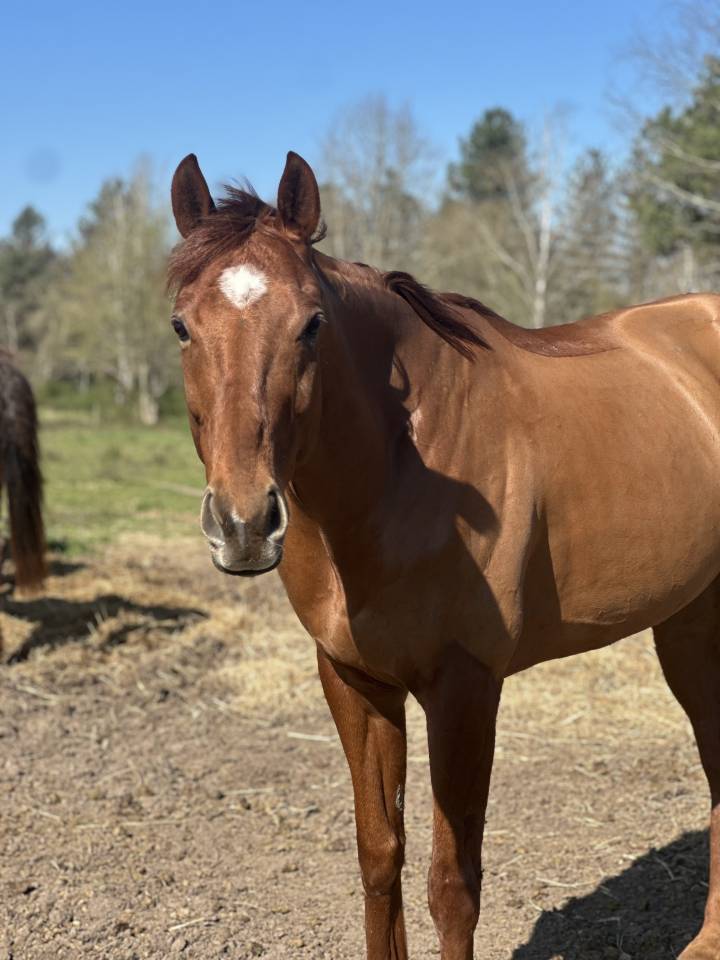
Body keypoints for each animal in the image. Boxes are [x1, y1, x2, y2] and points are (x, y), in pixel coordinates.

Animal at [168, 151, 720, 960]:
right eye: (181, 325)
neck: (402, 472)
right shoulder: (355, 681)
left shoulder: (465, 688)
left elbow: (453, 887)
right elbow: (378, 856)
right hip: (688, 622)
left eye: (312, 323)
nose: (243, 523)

==

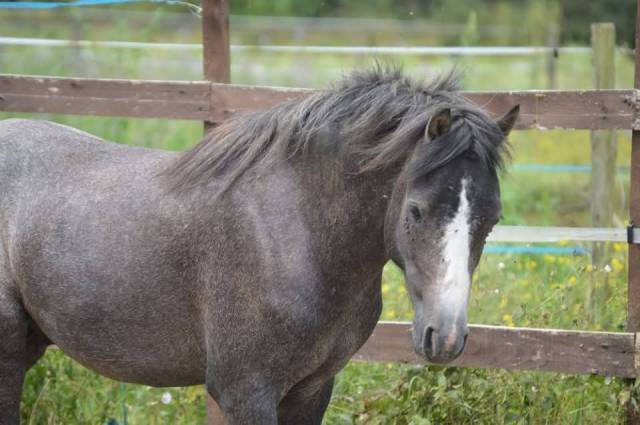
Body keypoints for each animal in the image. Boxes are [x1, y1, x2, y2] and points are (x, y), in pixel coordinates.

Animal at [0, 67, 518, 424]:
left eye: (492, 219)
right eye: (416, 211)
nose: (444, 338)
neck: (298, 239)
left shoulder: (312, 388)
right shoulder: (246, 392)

**ASSIGNMENT**
Using the data above, reproduce exactly the lines from the line that contains "right shoulder: (355, 681)" through the line that contains "nose: (243, 523)", including both.

**TASK ANSWER**
right shoulder: (355, 681)
left shoulder: (465, 688)
left elbow: (453, 887)
right elbow: (378, 856)
right hip: (688, 622)
left eye: (312, 323)
nose: (243, 523)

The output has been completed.